● TEXT PASSAGE:
***
Numerical continuation and bifurcation¶

Let an algebraic problem coming from discretisation of a FEM-model can be written in the form

$F(U) = 0.$

In what follows, we shall suppose that the model depends on an additional scalar parameter $\lambda$ so that $F(U) = F(U, \lambda)$ .

Numerical continuation¶

Methods of numerical continuation serve for tracing solutions of the system

$F(U, \lambda) = 0, \quad F\colon \mathbb{R}^{N} \times \mathbb{R} \to \mathbb{R}^{N}.$

In GetFEM++, a continuation technique for piecewise $C^{1}$ ( $PC^{1}$ ) solution curves is implemented (see [Li-Re2014] for more details). Since it does not make an explicit difference between the state variable $U$ and the parameter $\lambda$ , we shall denote $Y := (U, \lambda)$ for brevity. Nevertheless, to avoid bad scaling when calculating tangents, for example, we shall use the following weighted scalar product and norm:

$\langle Y, \tilde{Y} \rangle_{w} := \kappa \langle U, \tilde{U} \rangle + \lambda \tilde{\lambda},\quad \lVert Y \rVert_{w} := \sqrt{\kappa \lVert U \rVert^{2} + \lambda^{2}},\qquad Y = (U, \lambda),\, \tilde{Y} = (\tilde{U}, \tilde{\lambda}).$

Here, $\kappa$ should be chosen so that $\kappa \langle U, \tilde{U} \rangle$ is proportional to the scalar product of the corresponding space variables, usually in $L^{2}$ . One can take, for example, $\kappa = h^{d}$ , where $h$ is the mesh size and $d$ stands for the dimension of the underlying problem. Alternatively, $\kappa$ can be chosen as $1/N$ for simplicity.

The idea of the continuation strategy is to continue smooth pieces of solution curves by a classical predictor-corrector method and to join the smooth pieces continuously.
***
● STORED DATA:
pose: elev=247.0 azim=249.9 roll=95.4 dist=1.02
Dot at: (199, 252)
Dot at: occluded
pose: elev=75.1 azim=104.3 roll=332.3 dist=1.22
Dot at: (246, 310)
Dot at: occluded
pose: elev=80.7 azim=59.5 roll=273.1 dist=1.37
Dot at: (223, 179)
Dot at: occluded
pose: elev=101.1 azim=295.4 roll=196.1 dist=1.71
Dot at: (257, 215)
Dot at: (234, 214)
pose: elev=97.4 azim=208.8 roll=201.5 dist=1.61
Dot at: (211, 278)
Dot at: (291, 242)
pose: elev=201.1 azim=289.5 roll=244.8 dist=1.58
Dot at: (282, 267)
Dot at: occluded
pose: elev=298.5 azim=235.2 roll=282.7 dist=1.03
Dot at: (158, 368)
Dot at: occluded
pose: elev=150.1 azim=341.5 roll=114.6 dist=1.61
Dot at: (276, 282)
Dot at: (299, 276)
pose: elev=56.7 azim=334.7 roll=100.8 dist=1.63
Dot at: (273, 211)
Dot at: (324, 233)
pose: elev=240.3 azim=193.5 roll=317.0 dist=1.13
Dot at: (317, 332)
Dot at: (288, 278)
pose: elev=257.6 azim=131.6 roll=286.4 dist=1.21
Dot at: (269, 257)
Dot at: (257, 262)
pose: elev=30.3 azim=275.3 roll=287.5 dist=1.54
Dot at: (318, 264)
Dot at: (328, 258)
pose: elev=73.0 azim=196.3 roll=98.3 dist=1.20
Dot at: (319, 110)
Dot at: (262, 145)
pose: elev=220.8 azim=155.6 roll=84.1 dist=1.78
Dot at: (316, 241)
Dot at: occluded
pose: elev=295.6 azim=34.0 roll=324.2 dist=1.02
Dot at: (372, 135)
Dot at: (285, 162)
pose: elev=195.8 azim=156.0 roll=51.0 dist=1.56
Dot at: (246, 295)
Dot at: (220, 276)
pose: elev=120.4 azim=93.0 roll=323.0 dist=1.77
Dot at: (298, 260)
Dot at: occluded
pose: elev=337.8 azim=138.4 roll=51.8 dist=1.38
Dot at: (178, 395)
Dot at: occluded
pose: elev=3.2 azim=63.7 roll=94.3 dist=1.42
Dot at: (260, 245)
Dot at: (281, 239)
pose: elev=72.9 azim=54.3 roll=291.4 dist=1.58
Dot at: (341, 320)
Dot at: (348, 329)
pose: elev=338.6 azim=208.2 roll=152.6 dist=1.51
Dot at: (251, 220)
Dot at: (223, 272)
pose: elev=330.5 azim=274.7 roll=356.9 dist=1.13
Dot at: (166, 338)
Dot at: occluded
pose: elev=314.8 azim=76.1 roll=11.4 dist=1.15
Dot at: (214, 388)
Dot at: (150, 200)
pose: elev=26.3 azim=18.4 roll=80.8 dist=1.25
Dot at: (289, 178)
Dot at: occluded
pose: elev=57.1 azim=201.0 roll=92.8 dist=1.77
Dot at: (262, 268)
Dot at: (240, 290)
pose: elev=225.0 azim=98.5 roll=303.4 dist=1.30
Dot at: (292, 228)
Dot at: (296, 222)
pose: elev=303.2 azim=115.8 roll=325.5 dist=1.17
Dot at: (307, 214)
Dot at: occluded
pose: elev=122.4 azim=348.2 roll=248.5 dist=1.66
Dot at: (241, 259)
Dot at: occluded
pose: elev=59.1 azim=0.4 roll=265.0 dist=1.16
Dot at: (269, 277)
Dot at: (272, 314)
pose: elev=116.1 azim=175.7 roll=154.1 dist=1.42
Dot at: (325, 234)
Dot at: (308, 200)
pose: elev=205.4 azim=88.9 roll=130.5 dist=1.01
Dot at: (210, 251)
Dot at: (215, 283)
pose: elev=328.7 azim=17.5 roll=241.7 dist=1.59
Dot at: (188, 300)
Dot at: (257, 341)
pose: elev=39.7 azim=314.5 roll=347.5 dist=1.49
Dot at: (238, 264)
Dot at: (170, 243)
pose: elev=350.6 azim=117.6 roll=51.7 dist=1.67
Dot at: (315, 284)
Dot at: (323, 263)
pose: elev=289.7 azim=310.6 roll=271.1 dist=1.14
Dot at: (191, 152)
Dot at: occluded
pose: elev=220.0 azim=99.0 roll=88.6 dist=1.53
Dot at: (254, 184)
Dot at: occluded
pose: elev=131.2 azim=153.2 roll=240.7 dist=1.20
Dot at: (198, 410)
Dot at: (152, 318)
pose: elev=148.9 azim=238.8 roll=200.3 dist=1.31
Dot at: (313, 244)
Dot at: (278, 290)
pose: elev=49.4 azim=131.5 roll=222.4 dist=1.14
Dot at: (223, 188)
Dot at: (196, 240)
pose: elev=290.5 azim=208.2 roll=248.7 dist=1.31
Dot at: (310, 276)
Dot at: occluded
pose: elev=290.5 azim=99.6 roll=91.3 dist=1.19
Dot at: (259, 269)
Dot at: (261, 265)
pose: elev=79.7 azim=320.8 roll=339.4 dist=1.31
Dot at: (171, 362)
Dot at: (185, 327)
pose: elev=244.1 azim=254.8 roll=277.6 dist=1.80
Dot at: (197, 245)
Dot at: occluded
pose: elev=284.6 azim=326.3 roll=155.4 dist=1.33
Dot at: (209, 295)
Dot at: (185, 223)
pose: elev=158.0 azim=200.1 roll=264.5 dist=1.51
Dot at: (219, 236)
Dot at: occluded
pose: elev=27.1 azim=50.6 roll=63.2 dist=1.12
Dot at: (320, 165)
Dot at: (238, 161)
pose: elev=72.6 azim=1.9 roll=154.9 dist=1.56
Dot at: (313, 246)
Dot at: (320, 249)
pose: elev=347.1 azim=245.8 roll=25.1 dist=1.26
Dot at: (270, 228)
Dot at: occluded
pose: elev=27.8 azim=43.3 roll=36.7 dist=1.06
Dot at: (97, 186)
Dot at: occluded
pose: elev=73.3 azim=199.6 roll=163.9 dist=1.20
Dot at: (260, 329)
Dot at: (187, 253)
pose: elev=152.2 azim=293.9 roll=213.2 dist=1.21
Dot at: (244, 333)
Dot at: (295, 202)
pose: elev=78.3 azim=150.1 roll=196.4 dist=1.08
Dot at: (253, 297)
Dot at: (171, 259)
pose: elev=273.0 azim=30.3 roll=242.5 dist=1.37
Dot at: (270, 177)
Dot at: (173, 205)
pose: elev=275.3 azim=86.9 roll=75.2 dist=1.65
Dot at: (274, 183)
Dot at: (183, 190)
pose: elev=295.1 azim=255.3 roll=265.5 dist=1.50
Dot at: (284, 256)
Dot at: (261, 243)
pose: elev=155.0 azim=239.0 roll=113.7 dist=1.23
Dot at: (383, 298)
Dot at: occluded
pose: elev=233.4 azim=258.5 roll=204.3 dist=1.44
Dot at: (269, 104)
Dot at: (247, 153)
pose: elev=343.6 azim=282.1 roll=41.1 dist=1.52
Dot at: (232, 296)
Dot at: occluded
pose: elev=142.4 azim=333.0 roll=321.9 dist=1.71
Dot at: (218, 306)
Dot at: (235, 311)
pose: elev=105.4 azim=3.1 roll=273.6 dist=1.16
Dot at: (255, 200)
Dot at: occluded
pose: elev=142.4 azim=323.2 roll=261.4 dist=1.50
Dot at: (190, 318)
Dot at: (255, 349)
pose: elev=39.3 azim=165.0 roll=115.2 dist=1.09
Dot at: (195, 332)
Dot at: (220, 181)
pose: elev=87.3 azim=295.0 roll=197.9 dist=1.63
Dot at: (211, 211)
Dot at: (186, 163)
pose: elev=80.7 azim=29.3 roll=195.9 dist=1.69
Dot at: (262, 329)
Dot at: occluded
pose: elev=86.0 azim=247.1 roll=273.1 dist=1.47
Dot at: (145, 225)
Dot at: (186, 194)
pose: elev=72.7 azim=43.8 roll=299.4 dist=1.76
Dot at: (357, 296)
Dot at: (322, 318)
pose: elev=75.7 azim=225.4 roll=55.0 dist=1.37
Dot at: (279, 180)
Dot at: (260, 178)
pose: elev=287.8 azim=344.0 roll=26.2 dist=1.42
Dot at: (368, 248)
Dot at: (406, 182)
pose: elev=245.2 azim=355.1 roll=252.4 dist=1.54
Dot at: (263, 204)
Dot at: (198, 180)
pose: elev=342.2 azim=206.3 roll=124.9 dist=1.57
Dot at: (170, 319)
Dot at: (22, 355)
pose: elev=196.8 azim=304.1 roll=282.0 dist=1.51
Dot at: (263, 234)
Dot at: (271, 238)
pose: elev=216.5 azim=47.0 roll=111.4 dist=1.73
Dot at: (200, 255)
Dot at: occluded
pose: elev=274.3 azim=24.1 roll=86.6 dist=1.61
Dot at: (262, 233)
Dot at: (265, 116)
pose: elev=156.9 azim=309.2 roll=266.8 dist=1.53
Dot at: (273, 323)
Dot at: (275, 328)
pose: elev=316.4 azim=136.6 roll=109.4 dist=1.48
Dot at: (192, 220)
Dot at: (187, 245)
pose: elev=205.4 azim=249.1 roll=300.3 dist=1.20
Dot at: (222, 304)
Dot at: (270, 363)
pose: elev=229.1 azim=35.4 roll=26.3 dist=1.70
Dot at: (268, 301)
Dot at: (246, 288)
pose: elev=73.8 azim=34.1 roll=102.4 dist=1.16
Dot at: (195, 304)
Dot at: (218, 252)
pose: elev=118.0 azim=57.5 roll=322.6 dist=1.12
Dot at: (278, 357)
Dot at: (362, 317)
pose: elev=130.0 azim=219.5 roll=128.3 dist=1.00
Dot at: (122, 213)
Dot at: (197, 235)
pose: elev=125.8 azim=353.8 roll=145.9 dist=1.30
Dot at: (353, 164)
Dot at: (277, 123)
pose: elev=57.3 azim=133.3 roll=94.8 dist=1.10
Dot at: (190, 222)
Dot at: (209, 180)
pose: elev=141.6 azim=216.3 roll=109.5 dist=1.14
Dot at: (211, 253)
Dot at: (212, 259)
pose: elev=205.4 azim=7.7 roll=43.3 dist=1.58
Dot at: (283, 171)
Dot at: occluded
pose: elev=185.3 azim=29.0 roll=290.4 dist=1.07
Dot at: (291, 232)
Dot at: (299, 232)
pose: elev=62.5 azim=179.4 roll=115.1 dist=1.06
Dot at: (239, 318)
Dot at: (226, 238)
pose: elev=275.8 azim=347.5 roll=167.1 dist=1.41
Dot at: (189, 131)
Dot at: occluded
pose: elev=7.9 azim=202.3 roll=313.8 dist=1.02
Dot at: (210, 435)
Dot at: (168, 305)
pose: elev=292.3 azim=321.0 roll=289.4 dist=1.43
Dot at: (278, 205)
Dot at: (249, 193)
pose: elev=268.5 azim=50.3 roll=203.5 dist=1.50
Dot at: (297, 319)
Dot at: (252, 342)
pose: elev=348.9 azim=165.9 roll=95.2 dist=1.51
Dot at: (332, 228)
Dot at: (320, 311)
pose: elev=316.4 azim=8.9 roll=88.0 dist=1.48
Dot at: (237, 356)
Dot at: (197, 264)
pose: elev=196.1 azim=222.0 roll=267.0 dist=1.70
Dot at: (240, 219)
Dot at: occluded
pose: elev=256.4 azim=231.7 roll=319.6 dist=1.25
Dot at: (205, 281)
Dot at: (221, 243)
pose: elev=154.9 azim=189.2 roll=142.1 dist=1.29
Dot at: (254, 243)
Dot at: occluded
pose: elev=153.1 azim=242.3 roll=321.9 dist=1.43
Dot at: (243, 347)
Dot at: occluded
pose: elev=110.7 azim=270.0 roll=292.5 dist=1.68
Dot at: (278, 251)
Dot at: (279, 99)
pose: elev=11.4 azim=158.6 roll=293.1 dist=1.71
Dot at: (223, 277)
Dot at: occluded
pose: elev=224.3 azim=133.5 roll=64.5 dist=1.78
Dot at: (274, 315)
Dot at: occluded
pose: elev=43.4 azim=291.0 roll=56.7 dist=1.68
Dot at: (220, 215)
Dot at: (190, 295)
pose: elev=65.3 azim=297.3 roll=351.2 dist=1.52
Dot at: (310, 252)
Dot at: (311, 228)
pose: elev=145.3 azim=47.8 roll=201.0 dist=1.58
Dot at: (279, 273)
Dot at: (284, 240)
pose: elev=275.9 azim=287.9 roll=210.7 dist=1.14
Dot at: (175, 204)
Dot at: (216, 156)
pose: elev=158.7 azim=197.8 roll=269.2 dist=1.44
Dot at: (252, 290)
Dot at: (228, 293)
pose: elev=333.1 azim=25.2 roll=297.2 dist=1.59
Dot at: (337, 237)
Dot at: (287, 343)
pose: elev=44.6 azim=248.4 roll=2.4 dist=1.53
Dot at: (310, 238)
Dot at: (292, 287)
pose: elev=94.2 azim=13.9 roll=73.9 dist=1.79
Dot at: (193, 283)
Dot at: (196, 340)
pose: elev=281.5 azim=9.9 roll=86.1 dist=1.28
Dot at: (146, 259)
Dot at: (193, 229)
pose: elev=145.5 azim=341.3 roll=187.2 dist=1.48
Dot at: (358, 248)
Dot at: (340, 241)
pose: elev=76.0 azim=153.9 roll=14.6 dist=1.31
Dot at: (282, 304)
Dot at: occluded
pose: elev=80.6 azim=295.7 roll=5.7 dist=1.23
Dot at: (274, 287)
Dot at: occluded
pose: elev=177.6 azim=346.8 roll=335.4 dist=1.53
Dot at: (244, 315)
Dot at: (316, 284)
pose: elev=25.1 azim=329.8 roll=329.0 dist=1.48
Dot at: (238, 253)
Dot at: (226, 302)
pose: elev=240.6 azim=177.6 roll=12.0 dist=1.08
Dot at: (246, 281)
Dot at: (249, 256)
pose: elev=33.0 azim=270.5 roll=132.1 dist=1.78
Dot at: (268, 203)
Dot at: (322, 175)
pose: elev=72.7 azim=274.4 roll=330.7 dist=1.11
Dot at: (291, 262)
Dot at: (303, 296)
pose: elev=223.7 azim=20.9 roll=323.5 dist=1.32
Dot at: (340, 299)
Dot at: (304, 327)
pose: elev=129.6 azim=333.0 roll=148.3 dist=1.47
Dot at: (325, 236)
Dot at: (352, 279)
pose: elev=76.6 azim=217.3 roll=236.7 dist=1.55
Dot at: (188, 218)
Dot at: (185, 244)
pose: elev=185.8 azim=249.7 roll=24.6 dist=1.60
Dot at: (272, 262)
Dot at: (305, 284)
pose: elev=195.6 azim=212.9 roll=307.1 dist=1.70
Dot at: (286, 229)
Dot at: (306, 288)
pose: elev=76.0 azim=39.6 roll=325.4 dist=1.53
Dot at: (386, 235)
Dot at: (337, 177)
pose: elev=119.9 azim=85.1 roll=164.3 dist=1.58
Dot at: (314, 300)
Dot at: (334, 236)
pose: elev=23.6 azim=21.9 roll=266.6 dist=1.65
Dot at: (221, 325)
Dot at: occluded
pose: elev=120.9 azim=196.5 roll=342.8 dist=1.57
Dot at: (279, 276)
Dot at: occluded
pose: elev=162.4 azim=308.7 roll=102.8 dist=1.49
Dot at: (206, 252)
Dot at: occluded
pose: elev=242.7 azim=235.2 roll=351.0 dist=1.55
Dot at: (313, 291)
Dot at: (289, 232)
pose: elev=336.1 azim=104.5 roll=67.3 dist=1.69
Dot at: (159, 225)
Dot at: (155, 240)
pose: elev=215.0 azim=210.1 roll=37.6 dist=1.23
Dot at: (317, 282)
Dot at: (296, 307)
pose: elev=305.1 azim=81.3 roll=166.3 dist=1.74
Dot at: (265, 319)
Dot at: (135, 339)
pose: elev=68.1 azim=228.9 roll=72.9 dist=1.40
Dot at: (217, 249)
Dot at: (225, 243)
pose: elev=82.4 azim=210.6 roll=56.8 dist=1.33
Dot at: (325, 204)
***
● TASK LIST:
**a.** In the rows, copy the lines from the one containing "pose: elev=289.7 azim=310.6" up to and including the one containing "Dot at: (152, 318)".
**b.** Continue the text on numerical continuation and bifurcation from where it stops.
The text and the rows have nothing to do with each other.

● RESULTS FOR EACH TASK:
**a.**
pose: elev=289.7 azim=310.6 roll=271.1 dist=1.14
Dot at: (191, 152)
Dot at: occluded
pose: elev=220.0 azim=99.0 roll=88.6 dist=1.53
Dot at: (254, 184)
Dot at: occluded
pose: elev=131.2 azim=153.2 roll=240.7 dist=1.20
Dot at: (198, 410)
Dot at: (152, 318)

**b.**
The particular predictor-corrector method employed is a slight modification of the inexact Moore-Penrose continuation implemented in MATCONT [Dh-Go-Ku2003]. It computes a sequence of consecutive points $Y_{j}$ lying approximately on a solution curve and a sequence of the corresponding unit tangent vectors $T_{j}$ :

$\lVert F(Y_{j}) \rVert \leq \varepsilon,\quad F'(Y_{j}; T_{j}) = 0,\quad \lVert T_{j} \rVert_{w} = 1,\quad j = 0, 1,\dotsc.$

To describe it, let us suppose that we have a couple $(Y_{j}, T_{j})$ satisfying the relations above at our disposal. In the prediction, an initial approximation of $(Y_{j+1}, T_{j+1})$ is taken as

$Y_{j+1}^{0} := Y_{j} + h_{j} T_{j},\quad T_{j+1}^{0} := T_{j},$

where $h_{j}$ is a step size. Its choice will be discussed later on.

In the correction, one computes a sequence $\{(Y_{j+1}^{l}, T_{j+1}^{l})\}$ , where $T_{j+1}^{l} := \tilde{T}_{j+1}^{l} / \lVert \tilde{T}_{j+1}^{l} \rVert_{w}$ and the couple $(Y_{j+1}^{l}, \tilde{T}_{j+1}^{l})$ is given by one iteration of the Newton method applied to the equation $F^{l}(Y, T) = 0$ with

$F^{l}(Y, T) := \begin{pmatrix}F(Y)\\ (T_{j+1}^{l-1})^{\top}(Y - Y_{j+1}^{l-1})\\ \nabla F(Y_{j+1}^{l-1})T\\ \langle T_{j+1}^{l-1}, T \rangle_{w} - \langle T_{j+1}^{l-1}, T_{j+1}^{l-1} \rangle_{w}\end{pmatrix}$

and the initial approximation $(Y_{j+1}^{l-1}, T_{j+1}^{l-1})$ . Due to the potential non-differentiability of $F$ , a piecewise-smooth variant of the Newton method is used (Algorithm 7.2.14 in [Fa-Pa2003]).

Correction.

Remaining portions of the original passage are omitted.